* _Exercise objective_: Print the text lines of all the items below word for word, omitting the pictures.

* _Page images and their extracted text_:
[Start of Attachment]
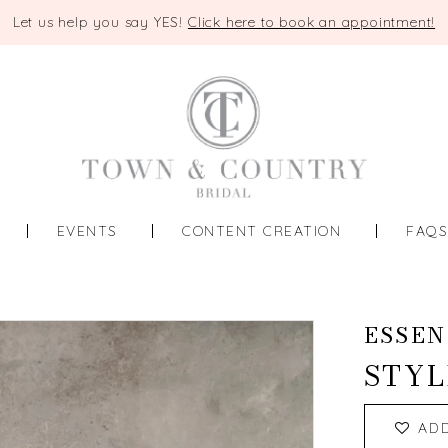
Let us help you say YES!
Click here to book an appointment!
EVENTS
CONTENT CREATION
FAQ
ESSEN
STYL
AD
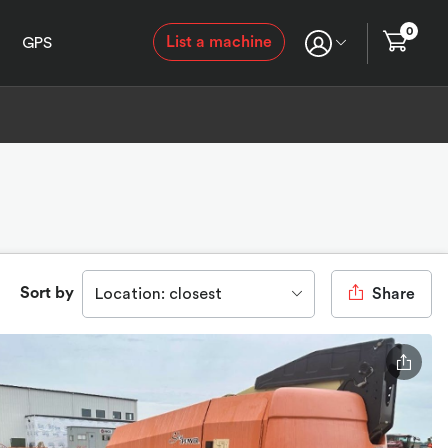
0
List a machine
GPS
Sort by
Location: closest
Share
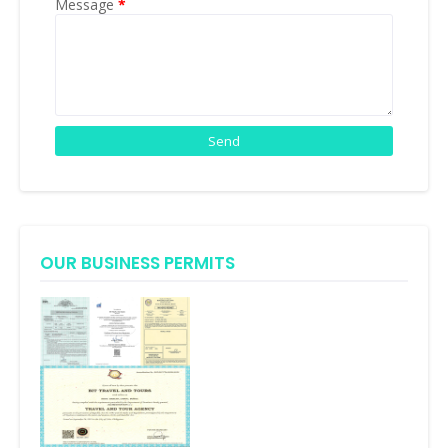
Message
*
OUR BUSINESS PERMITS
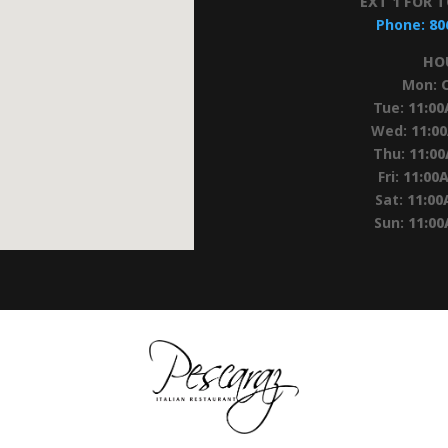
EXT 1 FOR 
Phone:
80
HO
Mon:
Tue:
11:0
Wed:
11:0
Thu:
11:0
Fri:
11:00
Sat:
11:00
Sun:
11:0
[End of Attachment]
* _Reply_:
Let us help you say YES!
Click here to book an appointment!
EVENTS
CONTENT CREATION
FAQ
ESSEN
STYL
AD
0
List a machine
GPS
Sort by
Location: closest
Share
Message
*
OUR BUSINESS PERMITS
EXT 1 FOR 
Phone:
80
HO
Mon:
Tue:
11:0
Wed:
11:0
Thu:
11:0
Fri:
11:00
Sat:
11:00
Sun:
11:0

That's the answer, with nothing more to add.